5/26/2012

Who should be a candidate for President of the House of Deputies and why?

The British have a lot at stake (at least in some eyes) in just who the next Archbishop of Canterbury will be. An online betting board gives the odds for various candidates. Pattypower posted the following up to date odds HERE. For your convenience I have clipped today's betting odds. Check back with Pattypower regularly, if interested.

The esteemed Elizabeth (not the Queen if England but Elizabeth Kaeton, Queen of all Coastal Sussex County) suggested a close look at the candidates. The serious ones mostly seem evangelical and a tad reactionary, although I can't pretend to know the bunch very well.  I am distressed that Peter Price, an old friend, is listed as 80 to one.  Some of the names remind me that the English still retain an edge on, well, very English names.... Cocksworth, Inge, Croft, Welby, Langstaff, Langrish.  It is England, for sure.

Over here on this side of the great waters we have a less well known race at hand, one that is of no great interest to anyone outside the world of American Episcopal ecclesiastical politics.  But the results of this election can be quite important beyond the immediate realm of General Convention.  

I am speaking of course of the upcoming election of a President and Vice President of the House of Deputies. 

Dr. Bonnie Anderson announced last week that she was not going to run for President again. Her reasons were clear and there will be, I suspect, considerable analysis of other grounds behind the grounds for leaving. But there it is. She will not be running.  Dr. Anderson was highly effective, a good communicator, vitally interested in the life of the church, and able to zero in on any affront to the rather careful way in which the Episcopal Church orders its governance to make sure that the voice of lay and ordained persons are heard and balanced. She pushed back at the general ecclesial tendency to believe bishops are at the top of a hierarchy of "ministries" as well as orders of the church.  

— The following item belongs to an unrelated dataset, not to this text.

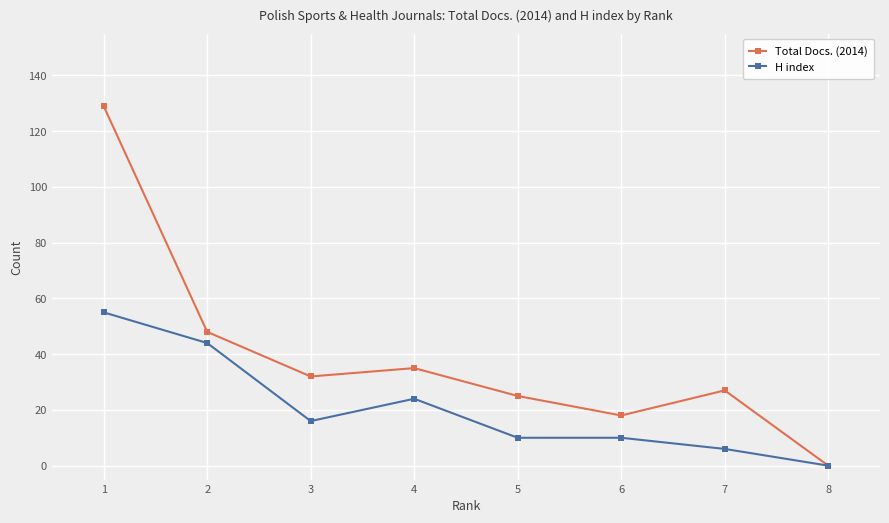

Which series has the largest total across all categories?

Total Docs. (2014)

There are good reasons for that tendency. All ordained persons are bound to the godly advice and admonitions of their bishops as well as the directions that come from them. And lay persons, who take seriously the pastoral and teaching role of the ordained, are sometimes prone to extending this to the prophetic and other ministerial roles that pertain to all baptized persons.  So Dr. Anderson made it clear that hierarchy was not the last say in how decisions were to be made and the community of the church was to be guided. It is and was a vital task.

By a quirk of history and / or the work of the Holy Spirit,  the Vice President of the House of Deputies, Brian Prior, got elected bishop, leaving the position of VP vacant.  It was decided to leave that position open until General Convention where Dr. Anderson would propose the election of a VP who would not stand himself for reelection for either President or VP but serve for the duration of the Convention only. 

The situation we face then is an entirely open election. There will not be an incumbent in either office. 

Assuming that Dr. Anderson was running, there was little talk of anyone mounting a campaign against her (hard to imagine that). There has been little talk of who is for VP, except that, noting that Dr. Anderson is a lay person, and if re-elected the VP would have to be ordained (canons so state).  Certain names were beginning to bubble up, but without much conversation attached.  One person I spoke to believed that the candidate for VP would have to be male for balance. But there are not many rumblings.

Now there is a fully open slate. All that is required is that following the election of a President the Vice President must be of the "other" order - lay or ordained as the case may be. 

So who are the candidates in the making. What would the betting board look like?  We have had a lay person at the helm.  Would there be a tendency to move towards an ordained person?  We have had a woman, should there now be a man?  We have not had a person of color for some years, is now the time? 

Should we scrap all the outside markers and accent the interests and commitment?  For example, if we are contemplating major restructure and re-envisioning ought that direct our gaze (and bets) to particular possibilities?  If we are interested in a dispersed model of authority and program action, should we look for someone who has experience in moving from hierarchical to broadly networked sorts of organizations?  If we are interested in affirming the centrality of Episcopal spiritual and worship grounding, do we look for a spiritual director with organizational skills?  What? What do we look for?

And having elected a President what to we look for in a Vice President? And is there any use for that office between conventions? (If not could we leave the election, if necessary because of the death or incapacity of the President, to the Executive Council, to serve until the next General Convention.) 

There it is: an open election, with no clear front runners in place.  

So, who do you think should be a candidate for President of the House of Deputies and why?

2 comments:

  1. The Rev. Winnie Varghese, President
    --don't know about VP... I'll think on it.

    ReplyDelete
  2. There's another dynamic that not many recognize. Until 1964 the President was elected for the convention. It was first item of business after the House organized. The canons were changed to make the term start at the end of convention for the triennium. In 1967 the canons were changed making the President the vice chair of executive council and ex-officio member of every interim body. However, as we all know there's no financial compensation for the office. The last President to have full time employment was John Coburn 1969-1976. The office has changed so much that unless your retired,living on spousal income, or independently wealthy you can't afford to run. It makes the universe of viable candidates very small.